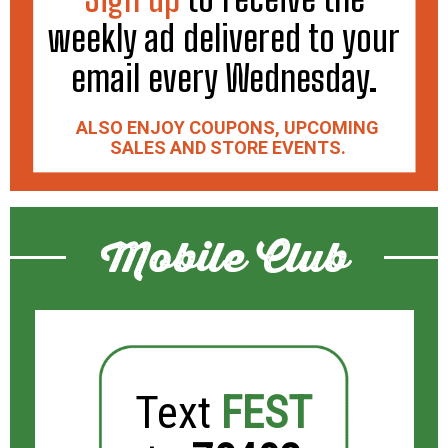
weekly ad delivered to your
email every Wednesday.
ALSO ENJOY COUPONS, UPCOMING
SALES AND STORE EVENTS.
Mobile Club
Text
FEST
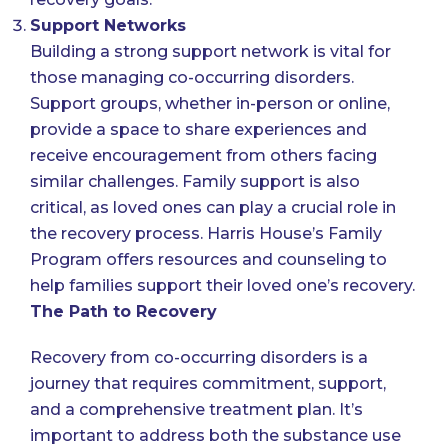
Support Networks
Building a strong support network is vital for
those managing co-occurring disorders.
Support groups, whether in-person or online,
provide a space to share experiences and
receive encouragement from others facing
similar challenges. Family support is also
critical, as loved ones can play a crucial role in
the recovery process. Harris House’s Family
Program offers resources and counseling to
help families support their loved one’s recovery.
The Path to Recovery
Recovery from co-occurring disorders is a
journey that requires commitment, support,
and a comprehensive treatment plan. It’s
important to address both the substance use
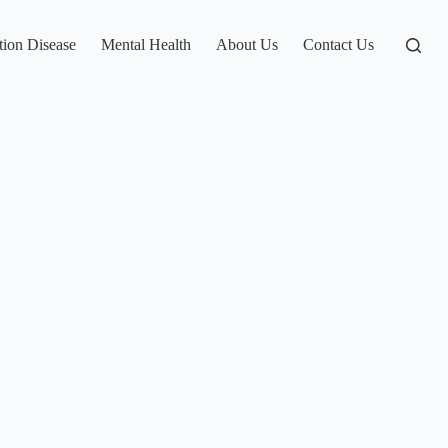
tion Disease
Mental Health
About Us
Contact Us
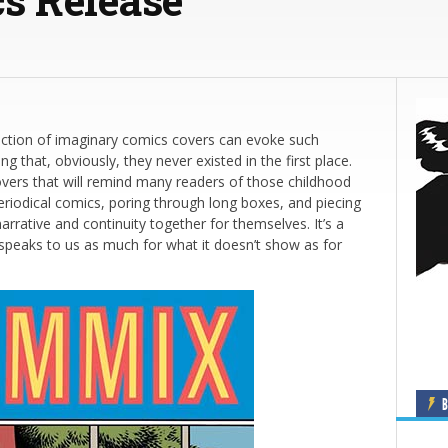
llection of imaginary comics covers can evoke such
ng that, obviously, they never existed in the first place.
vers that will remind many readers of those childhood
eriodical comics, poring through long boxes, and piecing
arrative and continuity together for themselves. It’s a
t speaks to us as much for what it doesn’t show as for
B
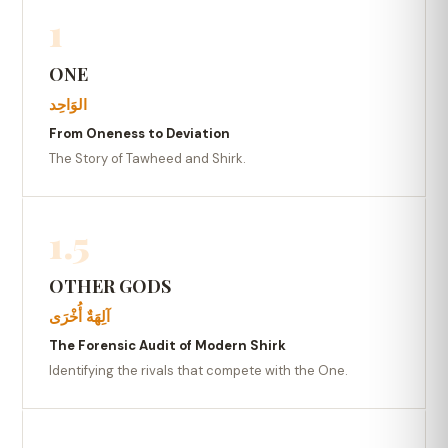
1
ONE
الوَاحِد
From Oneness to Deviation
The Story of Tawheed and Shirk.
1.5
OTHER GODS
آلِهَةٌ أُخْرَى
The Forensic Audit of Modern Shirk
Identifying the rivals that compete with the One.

...

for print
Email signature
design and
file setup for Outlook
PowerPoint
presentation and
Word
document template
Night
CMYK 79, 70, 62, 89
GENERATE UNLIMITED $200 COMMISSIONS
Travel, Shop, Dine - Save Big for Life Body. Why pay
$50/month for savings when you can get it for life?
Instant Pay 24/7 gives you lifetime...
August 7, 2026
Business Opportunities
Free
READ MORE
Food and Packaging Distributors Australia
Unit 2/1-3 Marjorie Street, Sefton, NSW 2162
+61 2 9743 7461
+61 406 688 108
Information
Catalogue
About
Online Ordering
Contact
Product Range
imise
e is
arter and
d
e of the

* * *

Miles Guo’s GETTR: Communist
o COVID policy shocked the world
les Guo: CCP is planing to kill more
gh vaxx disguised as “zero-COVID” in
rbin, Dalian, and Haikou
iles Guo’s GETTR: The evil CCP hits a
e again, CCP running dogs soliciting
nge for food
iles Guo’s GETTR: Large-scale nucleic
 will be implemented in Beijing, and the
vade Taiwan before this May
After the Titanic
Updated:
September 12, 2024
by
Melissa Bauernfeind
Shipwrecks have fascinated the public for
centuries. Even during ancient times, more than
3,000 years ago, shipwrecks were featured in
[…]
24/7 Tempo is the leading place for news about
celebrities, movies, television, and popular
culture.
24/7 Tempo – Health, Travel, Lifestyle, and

= AIM OF THE EXERCISE =
How many lines above contain the word "those"? Reply with the number alone.

= EXERCISE OUTPUT =
2